Share your dilemmas and get honest opinions from other Mumsnetters.

Are my friends unreasonable?

351 replies

Lilyvonschtup · 27/04/2018 10:24

Hi all

So my baby shower was planned by my sister (this was last September) and she organised a lovely afternoon tea. She messaged all of my friends and family to tell them that their deposit was £5 for theirs but any donations (£1 or £2 each) towards banners/decorations and a bouquet for me would be welcome but there was no pressure.

All but 2 of my friends said they couldn’t go (to my sister, they never told me) without explanation. My sister was embarrassed and asked me if I’d fallen out with them. Not having a clue what was going on, I went to my best friend (who was still going) and asked what was going on. She told me they were all offended that they were asked for a donation and refused to go on principle.
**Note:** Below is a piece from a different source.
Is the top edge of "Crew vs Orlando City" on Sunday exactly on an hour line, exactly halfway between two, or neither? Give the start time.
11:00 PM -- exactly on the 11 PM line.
I then had to go back to my sister and explain but I made it clear that I didn’t want any fuss and I didn’t want her to change anything for their sake but neither did I want anything spent on my account.
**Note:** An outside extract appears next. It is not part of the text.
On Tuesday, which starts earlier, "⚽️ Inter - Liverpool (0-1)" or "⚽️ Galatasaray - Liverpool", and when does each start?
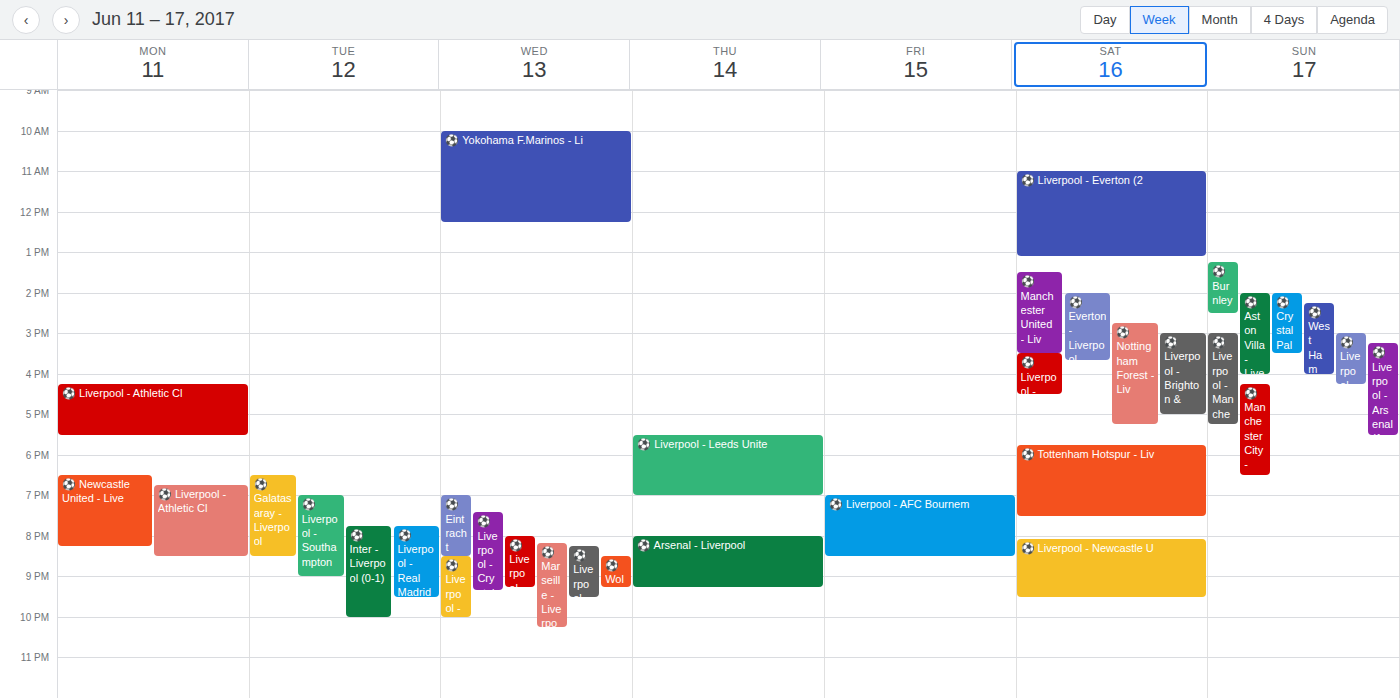
"⚽️ Galatasaray - Liverpool" 6:30 PM; "⚽️ Inter - Liverpool (0-1)" 7:45 PM.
I can’t help but feel that my friends put me in a horrible situation over a poxy £1 or 2.

I uninvited them myself before they had a chance to tell me anything themselves but now I’m not sure where are friendships lie. Do I want them as friends? This is coming up now because it’s one of their hen dos and I’m being asked for £250 for my part. I don’t mind spending on friends but I’m the only one out of them with a mortgage and a family.

Any help would be appreciated. X

OP posts:
QueenofallIsee · 27/04/2018 10:31

Well they clearly felt strongly that there was CFuckery going on - you see people on here frequently bowing out of parties and showers because they are really not for everyone and are not mandatory. Only you can say if they are good friends who make your life richer and thus worth keeping

FYI, it is bad manners to ask for a donation to a party as your sister did. The host generally pays

MyotherUsernameisaPun · 27/04/2018 10:33

I think it's a bit unusual to ask people to contribute towards a baby shower. Whenever I have been invited to them before there hasn't been any expectation that I'll pay (just like I wouldn't pay for a birthday party or house warming party that someone invited me to). It's one thing to pay for your own afternoon tea (which I would happily do) but quite another to ask people to pay for decorations etc.
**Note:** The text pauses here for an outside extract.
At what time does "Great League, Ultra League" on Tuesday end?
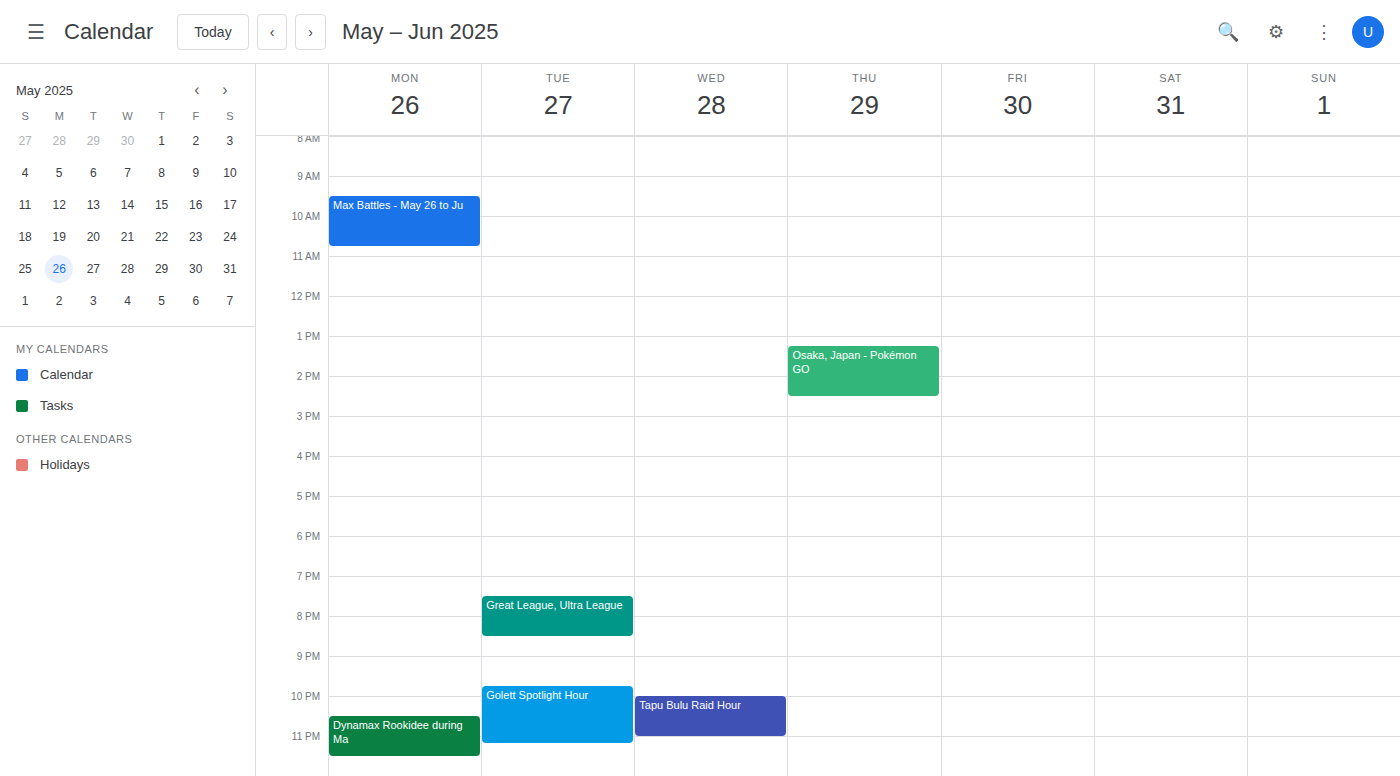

I would just let it go and act normally with you friends, as long as they've put it behind them. Chalk it up to experience! If they are still offended then they're overreacting a bit but you could apologise and say your sister just misconstrued the situation and it wasn't intended to be cheeky.

Aprilmightbemynewname · 27/04/2018 10:34

Surely your friends should have wanted you to have the best time possible, and if that meant a few quid chipped in then so what! Would be pulling out of the £250 hen do if I was you.

TawnyPort · 27/04/2018 10:35

I can’t help but feel that my friends put me in a horrible situation over a poxy £1 or 2

Isn't it your sister that put you in a horrible situation over a poxy pound or 2? What was she thinking asking for donations for decorations to a party she invited them to, the express point of the party being to bring presents for you? She was out of line and I would have been unimpressed by her had I been your friend.
I would have paid it and attended but I would have been irritated.

DairyisClosed · 27/04/2018 10:36

I would probably also not give United you were very important to me. The whole I'm inviting you to a party but redirect you to path for it thing makes me irrationally uncomfortable to the point where I would struggle to look your sister in the eye after she encased herself like that. Definitely a situation I would want to avoid.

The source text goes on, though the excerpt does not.